**Work instruction**
All records below are to be set down precisely as written, excluding pictures.

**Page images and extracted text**
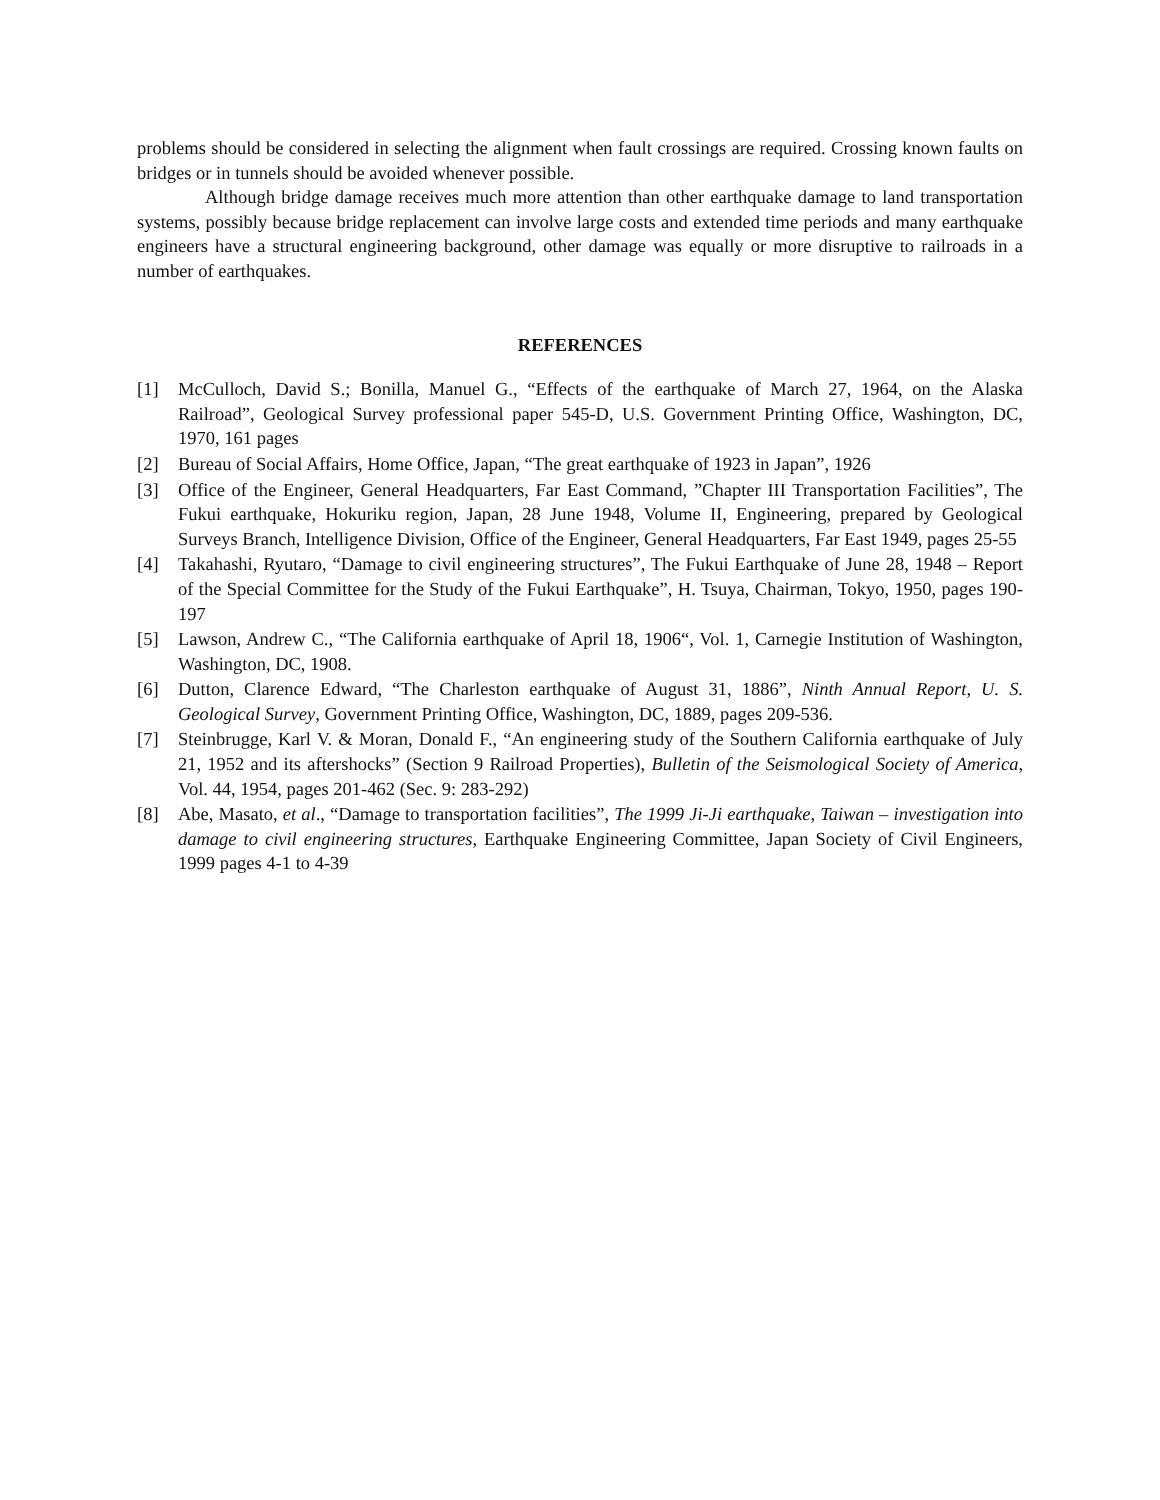problems should be considered in selecting the alignment when fault crossings are required. Crossing known faults on bridges or in tunnels should be avoided whenever possible.
Although bridge damage receives much more attention than other earthquake damage to land transportation systems, possibly because bridge replacement can involve large costs and extended time periods and many earthquake engineers have a structural engineering background, other damage was equally or more disruptive to railroads in a number of earthquakes.
REFERENCES
[1] McCulloch, David S.; Bonilla, Manuel G., “Effects of the earthquake of March 27, 1964, on the Alaska Railroad”, Geological Survey professional paper 545-D, U.S. Government Printing Office, Washington, DC, 1970, 161 pages
[2] Bureau of Social Affairs, Home Office, Japan, “The great earthquake of 1923 in Japan”, 1926
[3] Office of the Engineer, General Headquarters, Far East Command, ”Chapter III Transportation Facilities”, The Fukui earthquake, Hokuriku region, Japan, 28 June 1948, Volume II, Engineering, prepared by Geological Surveys Branch, Intelligence Division, Office of the Engineer, General Headquarters, Far East 1949, pages 25-55
[4] Takahashi, Ryutaro, “Damage to civil engineering structures”, The Fukui Earthquake of June 28, 1948 – Report of the Special Committee for the Study of the Fukui Earthquake”, H. Tsuya, Chairman, Tokyo, 1950, pages 190-197
[5] Lawson, Andrew C., “The California earthquake of April 18, 1906“, Vol. 1, Carnegie Institution of Washington, Washington, DC, 1908.
[6] Dutton, Clarence Edward, “The Charleston earthquake of August 31, 1886”, Ninth Annual Report, U. S. Geological Survey, Government Printing Office, Washington, DC, 1889, pages 209-536.
[7] Steinbrugge, Karl V. & Moran, Donald F., “An engineering study of the Southern California earthquake of July 21, 1952 and its aftershocks” (Section 9 Railroad Properties), Bulletin of the Seismological Society of America, Vol. 44, 1954, pages 201-462 (Sec. 9: 283-292)
[8] Abe, Masato, et al., “Damage to transportation facilities”, The 1999 Ji-Ji earthquake, Taiwan – investigation into damage to civil engineering structures, Earthquake Engineering Committee, Japan Society of Civil Engineers, 1999 pages 4-1 to 4-39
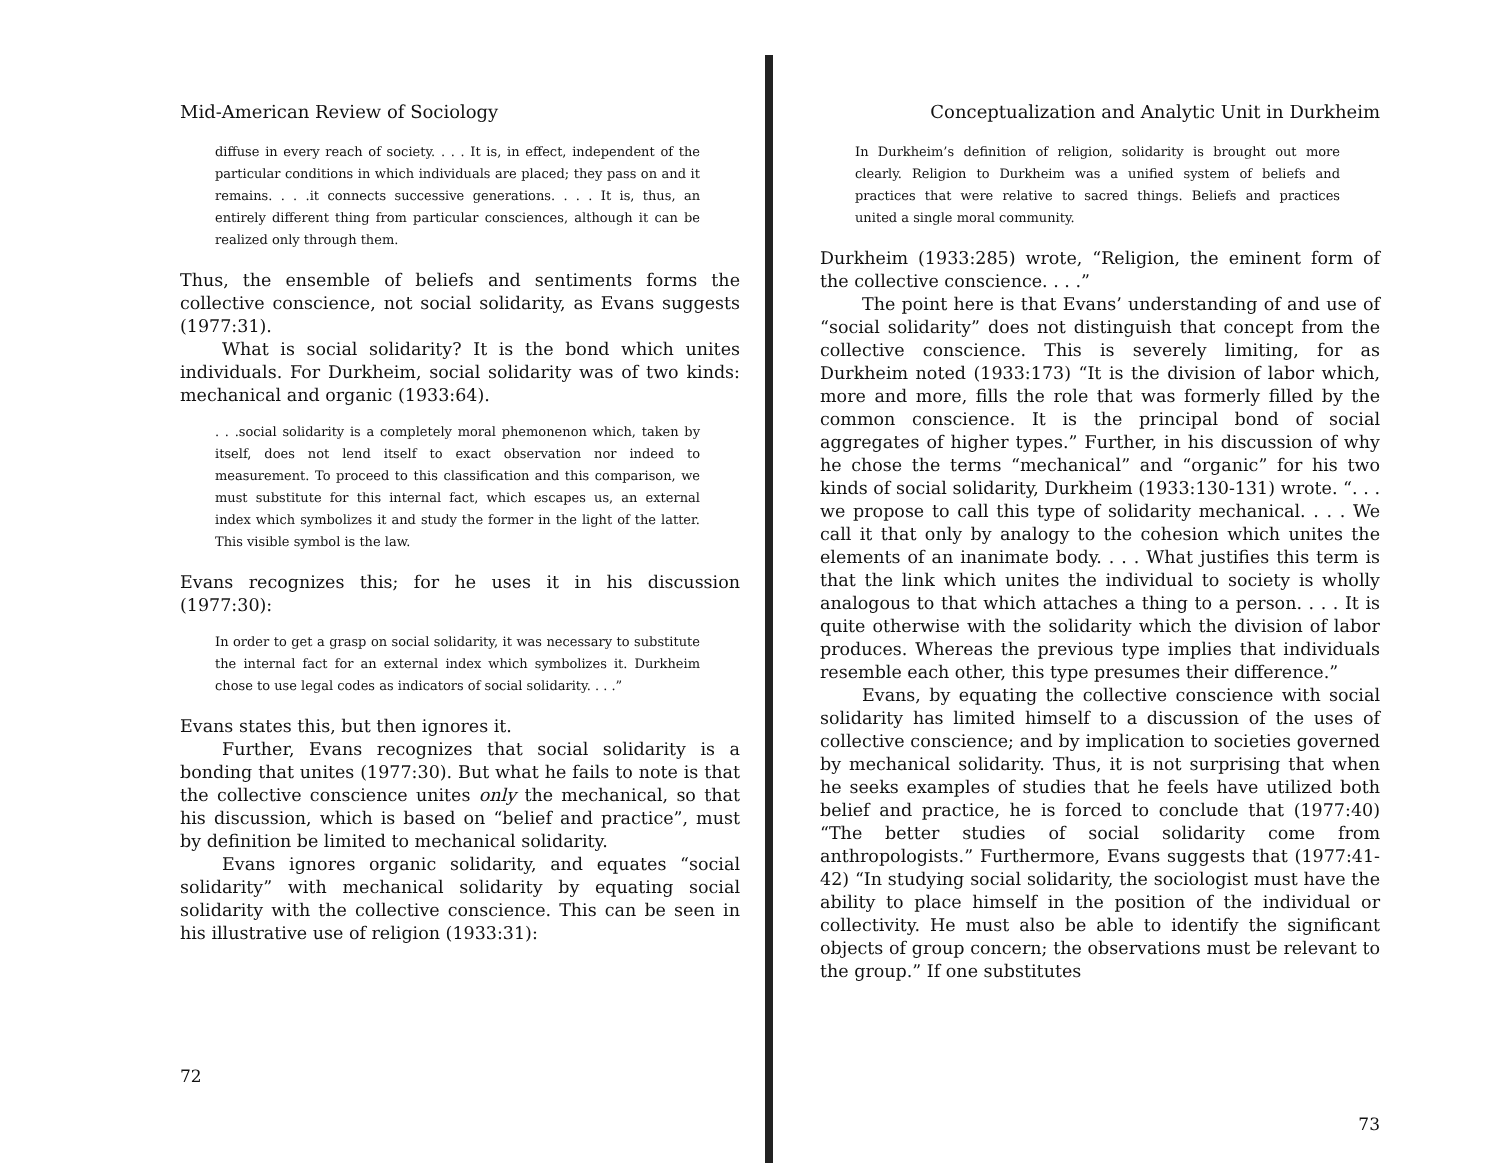Mid-American Review of Sociology
diffuse in every reach of society. . . . It is, in effect, independent of the particular conditions in which individuals are placed; they pass on and it remains. . . .it connects successive generations. . . . It is, thus, an entirely different thing from particular consciences, although it can be realized only through them.
Thus, the ensemble of beliefs and sentiments forms the collective conscience, not social solidarity, as Evans suggests (1977:31).
What is social solidarity? It is the bond which unites individuals. For Durkheim, social solidarity was of two kinds: mechanical and organic (1933:64).
. . .social solidarity is a completely moral phemonenon which, taken by itself, does not lend itself to exact observation nor indeed to measurement. To proceed to this classification and this comparison, we must substitute for this internal fact, which escapes us, an external index which symbolizes it and study the former in the light of the latter. This visible symbol is the law.
Evans recognizes this; for he uses it in his discussion (1977:30):
In order to get a grasp on social solidarity, it was necessary to substitute the internal fact for an external index which symbolizes it. Durkheim chose to use legal codes as indicators of social solidarity. . . .”
Evans states this, but then ignores it.
Further, Evans recognizes that social solidarity is a bonding that unites (1977:30). But what he fails to note is that the collective conscience unites only the mechanical, so that his discussion, which is based on “belief and practice”, must by definition be limited to mechanical solidarity.
Evans ignores organic solidarity, and equates “social solidarity” with mechanical solidarity by equating social solidarity with the collective conscience. This can be seen in his illustrative use of religion (1933:31):
72
Conceptualization and Analytic Unit in Durkheim
In Durkheim’s definition of religion, solidarity is brought out more clearly. Religion to Durkheim was a unified system of beliefs and practices that were relative to sacred things. Beliefs and practices united a single moral community.
Durkheim (1933:285) wrote, “Religion, the eminent form of the collective conscience. . . .”
The point here is that Evans’ understanding of and use of “social solidarity” does not distinguish that concept from the collective conscience. This is severely limiting, for as Durkheim noted (1933:173) “It is the division of labor which, more and more, fills the role that was formerly filled by the common conscience. It is the principal bond of social aggregates of higher types.” Further, in his discussion of why he chose the terms “mechanical” and “organic” for his two kinds of social solidarity, Durkheim (1933:130-131) wrote. “. . . we propose to call this type of solidarity mechanical. . . . We call it that only by analogy to the cohesion which unites the elements of an inanimate body. . . . What justifies this term is that the link which unites the individual to society is wholly analogous to that which attaches a thing to a person. . . . It is quite otherwise with the solidarity which the division of labor produces. Whereas the previous type implies that individuals resemble each other, this type presumes their difference.”
Evans, by equating the collective conscience with social solidarity has limited himself to a discussion of the uses of collective conscience; and by implication to societies governed by mechanical solidarity. Thus, it is not surprising that when he seeks examples of studies that he feels have utilized both belief and practice, he is forced to conclude that (1977:40) “The better studies of social solidarity come from anthropologists.” Furthermore, Evans suggests that (1977:41-42) “In studying social solidarity, the sociologist must have the ability to place himself in the position of the individual or collectivity. He must also be able to identify the significant objects of group concern; the observations must be relevant to the group.” If one substitutes
73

**Answer to the exercise**
problems should be considered in selecting the alignment when fault crossings are required. Crossing known faults on bridges or in tunnels should be avoided whenever possible.
Although bridge damage receives much more attention than other earthquake damage to land transportation systems, possibly because bridge replacement can involve large costs and extended time periods and many earthquake engineers have a structural engineering background, other damage was equally or more disruptive to railroads in a number of earthquakes.
REFERENCES
[1] McCulloch, David S.; Bonilla, Manuel G., “Effects of the earthquake of March 27, 1964, on the Alaska Railroad”, Geological Survey professional paper 545-D, U.S. Government Printing Office, Washington, DC, 1970, 161 pages
[2] Bureau of Social Affairs, Home Office, Japan, “The great earthquake of 1923 in Japan”, 1926
[3] Office of the Engineer, General Headquarters, Far East Command, ”Chapter III Transportation Facilities”, The Fukui earthquake, Hokuriku region, Japan, 28 June 1948, Volume II, Engineering, prepared by Geological Surveys Branch, Intelligence Division, Office of the Engineer, General Headquarters, Far East 1949, pages 25-55
[4] Takahashi, Ryutaro, “Damage to civil engineering structures”, The Fukui Earthquake of June 28, 1948 – Report of the Special Committee for the Study of the Fukui Earthquake”, H. Tsuya, Chairman, Tokyo, 1950, pages 190-197
[5] Lawson, Andrew C., “The California earthquake of April 18, 1906“, Vol. 1, Carnegie Institution of Washington, Washington, DC, 1908.
[6] Dutton, Clarence Edward, “The Charleston earthquake of August 31, 1886”, Ninth Annual Report, U. S. Geological Survey, Government Printing Office, Washington, DC, 1889, pages 209-536.
[7] Steinbrugge, Karl V. & Moran, Donald F., “An engineering study of the Southern California earthquake of July 21, 1952 and its aftershocks” (Section 9 Railroad Properties), Bulletin of the Seismological Society of America, Vol. 44, 1954, pages 201-462 (Sec. 9: 283-292)
[8] Abe, Masato, et al., “Damage to transportation facilities”, The 1999 Ji-Ji earthquake, Taiwan – investigation into damage to civil engineering structures, Earthquake Engineering Committee, Japan Society of Civil Engineers, 1999 pages 4-1 to 4-39
Mid-American Review of Sociology
diffuse in every reach of society. . . . It is, in effect, independent of the particular conditions in which individuals are placed; they pass on and it remains. . . .it connects successive generations. . . . It is, thus, an entirely different thing from particular consciences, although it can be realized only through them.
Thus, the ensemble of beliefs and sentiments forms the collective conscience, not social solidarity, as Evans suggests (1977:31).
What is social solidarity? It is the bond which unites individuals. For Durkheim, social solidarity was of two kinds: mechanical and organic (1933:64).
. . .social solidarity is a completely moral phemonenon which, taken by itself, does not lend itself to exact observation nor indeed to measurement. To proceed to this classification and this comparison, we must substitute for this internal fact, which escapes us, an external index which symbolizes it and study the former in the light of the latter. This visible symbol is the law.
Evans recognizes this; for he uses it in his discussion (1977:30):
In order to get a grasp on social solidarity, it was necessary to substitute the internal fact for an external index which symbolizes it. Durkheim chose to use legal codes as indicators of social solidarity. . . .”
Evans states this, but then ignores it.
Further, Evans recognizes that social solidarity is a bonding that unites (1977:30). But what he fails to note is that the collective conscience unites only the mechanical, so that his discussion, which is based on “belief and practice”, must by definition be limited to mechanical solidarity.
Evans ignores organic solidarity, and equates “social solidarity” with mechanical solidarity by equating social solidarity with the collective conscience. This can be seen in his illustrative use of religion (1933:31):
72
Conceptualization and Analytic Unit in Durkheim
In Durkheim’s definition of religion, solidarity is brought out more clearly. Religion to Durkheim was a unified system of beliefs and practices that were relative to sacred things. Beliefs and practices united a single moral community.
Durkheim (1933:285) wrote, “Religion, the eminent form of the collective conscience. . . .”
The point here is that Evans’ understanding of and use of “social solidarity” does not distinguish that concept from the collective conscience. This is severely limiting, for as Durkheim noted (1933:173) “It is the division of labor which, more and more, fills the role that was formerly filled by the common conscience. It is the principal bond of social aggregates of higher types.” Further, in his discussion of why he chose the terms “mechanical” and “organic” for his two kinds of social solidarity, Durkheim (1933:130-131) wrote. “. . . we propose to call this type of solidarity mechanical. . . . We call it that only by analogy to the cohesion which unites the elements of an inanimate body. . . . What justifies this term is that the link which unites the individual to society is wholly analogous to that which attaches a thing to a person. . . . It is quite otherwise with the solidarity which the division of labor produces. Whereas the previous type implies that individuals resemble each other, this type presumes their difference.”
Evans, by equating the collective conscience with social solidarity has limited himself to a discussion of the uses of collective conscience; and by implication to societies governed by mechanical solidarity. Thus, it is not surprising that when he seeks examples of studies that he feels have utilized both belief and practice, he is forced to conclude that (1977:40) “The better studies of social solidarity come from anthropologists.” Furthermore, Evans suggests that (1977:41-42) “In studying social solidarity, the sociologist must have the ability to place himself in the position of the individual or collectivity. He must also be able to identify the significant objects of group concern; the observations must be relevant to the group.” If one substitutes
73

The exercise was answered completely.